# Job
Look below for the line containing "Five Minutes Five Issues: World War" and the line containing "rebuilding Haiti."; repeat exactly those two lines and all lines between them, and nothing else.

--- Dataset records ---

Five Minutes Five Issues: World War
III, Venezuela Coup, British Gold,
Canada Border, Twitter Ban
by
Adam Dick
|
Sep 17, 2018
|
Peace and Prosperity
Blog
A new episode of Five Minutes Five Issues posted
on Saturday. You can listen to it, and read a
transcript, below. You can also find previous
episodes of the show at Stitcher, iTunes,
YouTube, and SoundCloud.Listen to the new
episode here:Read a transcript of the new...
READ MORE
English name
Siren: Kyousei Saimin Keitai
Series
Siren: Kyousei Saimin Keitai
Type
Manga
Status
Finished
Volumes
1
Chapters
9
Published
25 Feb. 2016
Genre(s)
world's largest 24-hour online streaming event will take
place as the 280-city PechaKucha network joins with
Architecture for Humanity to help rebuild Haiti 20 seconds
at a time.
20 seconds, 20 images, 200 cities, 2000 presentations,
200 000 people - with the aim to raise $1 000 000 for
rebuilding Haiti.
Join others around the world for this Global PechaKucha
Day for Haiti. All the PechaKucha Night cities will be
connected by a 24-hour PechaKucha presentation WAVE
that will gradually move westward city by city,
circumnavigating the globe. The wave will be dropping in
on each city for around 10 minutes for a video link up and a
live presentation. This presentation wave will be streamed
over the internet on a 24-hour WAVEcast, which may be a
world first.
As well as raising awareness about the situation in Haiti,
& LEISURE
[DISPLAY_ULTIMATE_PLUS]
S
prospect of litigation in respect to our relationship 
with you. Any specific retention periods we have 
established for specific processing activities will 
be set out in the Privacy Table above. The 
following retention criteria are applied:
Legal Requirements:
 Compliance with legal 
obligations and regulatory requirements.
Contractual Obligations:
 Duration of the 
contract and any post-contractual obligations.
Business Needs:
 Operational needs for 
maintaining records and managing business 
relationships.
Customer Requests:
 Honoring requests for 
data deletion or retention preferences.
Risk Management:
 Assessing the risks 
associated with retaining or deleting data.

---
--- Dataset records ---

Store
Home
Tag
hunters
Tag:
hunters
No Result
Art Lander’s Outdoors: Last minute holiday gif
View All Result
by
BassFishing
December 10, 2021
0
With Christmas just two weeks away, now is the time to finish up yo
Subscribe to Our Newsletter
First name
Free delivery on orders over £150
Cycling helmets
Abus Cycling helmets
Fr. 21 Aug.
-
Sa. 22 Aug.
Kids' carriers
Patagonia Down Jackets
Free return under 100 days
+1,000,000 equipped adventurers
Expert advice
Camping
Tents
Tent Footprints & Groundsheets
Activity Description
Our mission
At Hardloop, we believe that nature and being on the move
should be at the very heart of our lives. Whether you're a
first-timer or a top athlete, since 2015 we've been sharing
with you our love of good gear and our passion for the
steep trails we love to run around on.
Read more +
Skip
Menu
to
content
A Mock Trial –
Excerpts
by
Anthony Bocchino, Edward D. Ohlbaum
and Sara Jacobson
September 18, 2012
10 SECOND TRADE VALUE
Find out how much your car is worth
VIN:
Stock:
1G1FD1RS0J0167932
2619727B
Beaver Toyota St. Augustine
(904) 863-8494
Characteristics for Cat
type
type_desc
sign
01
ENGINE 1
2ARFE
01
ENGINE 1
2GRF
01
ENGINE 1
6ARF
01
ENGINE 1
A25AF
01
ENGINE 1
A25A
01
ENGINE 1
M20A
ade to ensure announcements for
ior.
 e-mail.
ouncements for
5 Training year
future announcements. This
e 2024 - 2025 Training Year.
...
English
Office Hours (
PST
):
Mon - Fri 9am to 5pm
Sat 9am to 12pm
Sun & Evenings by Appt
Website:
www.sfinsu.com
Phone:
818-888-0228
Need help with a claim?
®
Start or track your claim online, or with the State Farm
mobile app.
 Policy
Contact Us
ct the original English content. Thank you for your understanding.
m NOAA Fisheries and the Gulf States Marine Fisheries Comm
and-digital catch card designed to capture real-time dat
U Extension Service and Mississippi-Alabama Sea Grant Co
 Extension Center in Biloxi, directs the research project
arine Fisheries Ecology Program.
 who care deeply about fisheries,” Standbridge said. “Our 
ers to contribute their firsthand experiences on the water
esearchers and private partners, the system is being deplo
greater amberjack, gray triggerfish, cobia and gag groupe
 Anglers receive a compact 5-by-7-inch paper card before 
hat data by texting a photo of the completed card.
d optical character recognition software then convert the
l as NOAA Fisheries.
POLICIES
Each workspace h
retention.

---

# Result for this task
Five Minutes Five Issues: World War
III, Venezuela Coup, British Gold,
Canada Border, Twitter Ban
by
Adam Dick
|
Sep 17, 2018
|
Peace and Prosperity
Blog
A new episode of Five Minutes Five Issues posted
on Saturday. You can listen to it, and read a
transcript, below. You can also find previous
episodes of the show at Stitcher, iTunes,
YouTube, and SoundCloud.Listen to the new
episode here:Read a transcript of the new...
READ MORE
English name
Siren: Kyousei Saimin Keitai
Series
Siren: Kyousei Saimin Keitai
Type
Manga
Status
Finished
Volumes
1
Chapters
9
Published
25 Feb. 2016
Genre(s)
world's largest 24-hour online streaming event will take
place as the 280-city PechaKucha network joins with
Architecture for Humanity to help rebuild Haiti 20 seconds
at a time.
20 seconds, 20 images, 200 cities, 2000 presentations,
200 000 people - with the aim to raise $1 000 000 for
rebuilding Haiti.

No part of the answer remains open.